I am trying to calculate percentile(0.05) to percentile(0.95) with 0.05 as step. I did some test and one of the implementation gave me weird results. I couldn’t figure out why. I will just use percentile(0.05) and percentile(0.85) in my sample code to illustrate. I ran the code in Jupyter Notebook.
If I list the percentile functions explicitly, it seems they work all right.
quantile_funcs = [lambda x : x.quantile(0.05), lambda x : x.quantile(0.85)]
data = {'group':['A', 'B', 'A', 'A', 'B', 'B', 'B', 'A', 'A'], 'col1':[1, 3, 3, 5, 4, 6, 7, 7, 8]}
df = pd.DataFrame(data)
df['col2']=df['col1']+1
df_sum = df.groupby(['group']).agg([*quantile_funcs, "count", 'mean'])
df_sum.columns = ['c1_P5', 'c1_p85', 'c1_ct', 'c1_mean', 'c2_P5', 'c2_p85', 'c2_ct', 'c2_mean']
print(df_sum)
The results are right and the quantile_funcs
point to two lambda functions under __main__
. See screenshot below.
However, if I didn’t list the percentile function explicitly but generate the list of functions through a loop. It gave me weird results.

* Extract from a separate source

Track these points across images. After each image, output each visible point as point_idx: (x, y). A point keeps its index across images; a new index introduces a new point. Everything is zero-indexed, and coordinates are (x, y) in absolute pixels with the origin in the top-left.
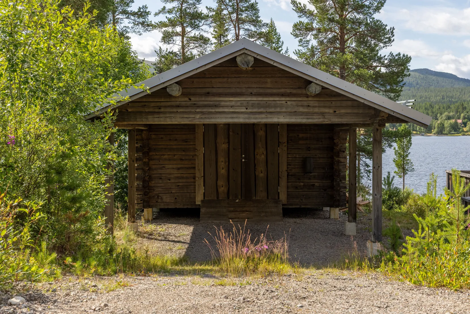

percentiles = [0.05, 0.85]
quantile_funcs = [lambda x: x.quantile(p) for p in percentiles]
data = {'group':['A', 'B', 'A', 'A', 'B', 'B', 'B', 'A', 'A'], 'col1':[1, 3, 3, 5, 4, 6, 7, 7, 8]}
df = pd.DataFrame(data)
df['col2']=df['col1']+1
df_sum = df.groupby(['group']).agg([*quantile_funcs, "count", 'mean'])
df_sum.columns = ['c1_P5', 'c1_p85', 'c1_ct', 'c1_mean', 'c2_P5', 'c2_p85', 'c2_ct', 'c2_mean']
print(df_sum)
The results are weird. it seems only the last quantile in the list is used. The quantile_funcs
point to two lambda functions under __main__.<listcomp>
. See screenshot below.
I am not sure how to make changes on the 2nd implementation to make it work. Appreciate your helps. Thanks.